Work order A.
Copy the records verbatim, starting at the first line of the records and going on through the line with "Pertek BMAL & Emisi".

══ Passage for review

Grounded Image Text Matching with Mismatched Relation Reasoning

Yu Wu; YANA WEI; Haozhe Wang; Yongfei Liu; Sibei Yang; Xuming He

2023 ICCV ICCV 2023

Grounded Image Text Matching with Mismatched Relation Reasoning

Abstract

This paper introduces Grounded Image Text Matching with Mismatched Relation (GITM-MR), a novel visual-linguistic joint task that evaluates the relation understanding capabilities of transformer-based pre-trained models. GITM-MR requires a model to first determine if an expression describes an image, then localize referred objects or ground the mismatched parts of the text. We provide a benchmark for evaluating vision-language (VL) models on this task, with a focus on the challenging settings of limited training data and out-of-distribution sentence lengths. Our evaluation demonstrates that pre-trained VL models often lack data efficiency and length generalization ability. To address this, we propose the Relation-sensitive Correspondence Reasoning Network (RCRN), which incorporates relation-aware reasoning via bi-directional message propagation guided by language structure. Our RCRN can be interpreted as a modular program and delivers strong performance in terms of both length generalization and data efficiency. The code and data are available on https://github.com/SHTUPLUS/GITM-MR.

════

Work order B.
According to the abstract on grounded image text matching, why did the authors propose the Relation-sensitive Correspondence Reasoning Network (RCRN)?

══ Given data

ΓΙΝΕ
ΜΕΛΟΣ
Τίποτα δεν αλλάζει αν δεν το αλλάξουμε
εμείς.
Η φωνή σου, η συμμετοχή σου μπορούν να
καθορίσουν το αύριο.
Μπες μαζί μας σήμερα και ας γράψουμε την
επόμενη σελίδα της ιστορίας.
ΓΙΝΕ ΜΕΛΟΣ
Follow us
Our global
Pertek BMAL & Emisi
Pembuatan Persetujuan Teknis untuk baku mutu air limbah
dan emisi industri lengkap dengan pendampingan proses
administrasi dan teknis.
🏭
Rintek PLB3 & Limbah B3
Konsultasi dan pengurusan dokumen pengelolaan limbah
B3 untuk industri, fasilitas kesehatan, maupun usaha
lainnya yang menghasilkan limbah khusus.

════

Task result A.
ΓΙΝΕ
ΜΕΛΟΣ
Τίποτα δεν αλλάζει αν δεν το αλλάξουμε
εμείς.
Η φωνή σου, η συμμετοχή σου μπορούν να
καθορίσουν το αύριο.
Μπες μαζί μας σήμερα και ας γράψουμε την
επόμενη σελίδα της ιστορίας.
ΓΙΝΕ ΜΕΛΟΣ
Follow us
Our global
Pertek BMAL & Emisi

Task result B.
The authors proposed the RCRN because their evaluation showed that pre-trained vision-language models often lack data efficiency and length generalization ability. The RCRN addresses these weaknesses with relation-aware reasoning through bi-directional message propagation guided by language structure.